The stock market lost a lot of ground on Wednesday, with major benchmarks falling 3%-4%. The Dow Jones Industrial Average lost more than 800 points as investors started to become more fearful about the potential for a reversal in the strong economic conditions that have prevailed for much of the past decade. Rising interest rates and big drops in crude oil prices also weighed on Wall Street, and bad news in some key areas cast a shadow over the rest of the stock market. Ferrari (RACE 2.14%), Alibaba Group Holding (BABA 0.05%), and Cloudera (CLDR) were among the worst performers on the day. Here's why they did so poorly.
Ferrari stalls out
Shares of Ferrari fell 9% despite getting favorable comments from stock analysts today. Analysts at Societe Generale boosted their price target on the luxury automaker's stock by 40%, with the rationale that a focus on high-end buyers should warrant a higher valuation for Ferrari. Yet on a bad day for the overall market, concerns about the negative wealth effect and the toll it could take among the wealthy customers who most often purchase Ferrari vehicles seemed to outweigh any company-specific advantages that Ferrari might have over its fellow luxury-auto specialists.
Alibaba keeps losing ground
Alibaba Group Holding was down another 6%, continuing a decline that has lopped about 17% off the Chinese company's stock price just since late September. Analysts at Barclays were among several who reduced their price target on Alibaba shares, lowering theirs by $15 to $210, arguing that the tough macroeconomic conditions in China warrant more caution from investors. Alibaba has worked hard to innovate in order to stay ahead of its many competitors in the Chinese e-commerce and internet industries, but its spending has threatened its ability to keep profit margin levels as high as in the past. In the long run, Alibaba has plenty of potential, but China will have to work through a tough patch first before investors share in its long-term success.

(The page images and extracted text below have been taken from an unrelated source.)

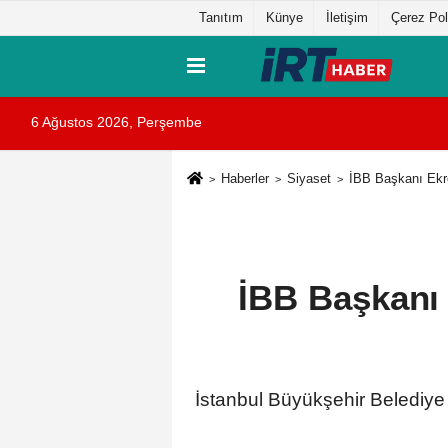
Tanıtım
Künye
İletişim
Çerez Pol
6 Ağustos 2026, Perşembe
Haberler
Siyaset
İBB Başkanı Ekr
İBB Başkanı 
İstanbul Büyükşehir Belediy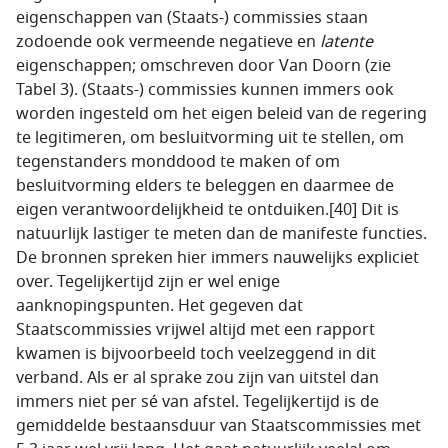
eigenschappen van (Staats-) commissies staan
zodoende ook vermeende negatieve en
latente
eigenschappen; omschreven door Van Doorn (zie
Tabel 3). (Staats-) commissies kunnen immers ook
worden ingesteld om het eigen beleid van de regering
te legitimeren, om besluitvorming uit te stellen, om
tegenstanders monddood te maken of om
besluitvorming elders te beleggen en daarmee de
eigen verantwoordelijkheid te ontduiken.[40] Dit is
natuurlijk lastiger te meten dan de manifeste functies.
De bronnen spreken hier immers nauwelijks expliciet
over. Tegelijkertijd zijn er wel enige
aanknopingspunten. Het gegeven dat
Staatscommissies vrijwel altijd met een rapport
kwamen is bijvoorbeeld toch veelzeggend in dit
verband. Als er al sprake zou zijn van uitstel dan
immers niet per sé van afstel. Tegelijkertijd is de
gemiddelde bestaansduur van Staatscommissies met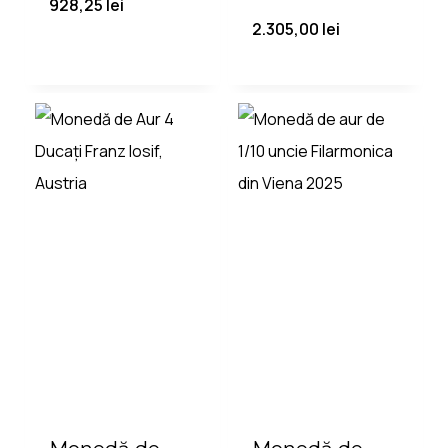
928,25
lei
2.305,00
lei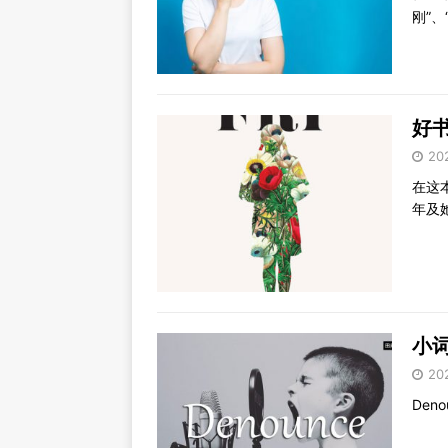
刚”、
好书
20
​在
年及
小词
20
Deno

Things get cloudier for Cloudera
Finally, shares of Cloudera dropped 11%. The cloud-computing specialist has seen impressive gains in the wake of its decision to merge with peer Hortonworks, giving the two companies the potential to boost their scale in a rapidly growing and highly competitive industry. But cloud computing has been one of the most lucrative segments of the tech sector, and with the stock market reversing course, investors are concerned that assessments of the potential of high-growth stocks could prove to have been overly optimistic. Most investors still have strong expectations for the post-merger Cloudera, but market volatility could pose a threat to further share-price advances in the near term.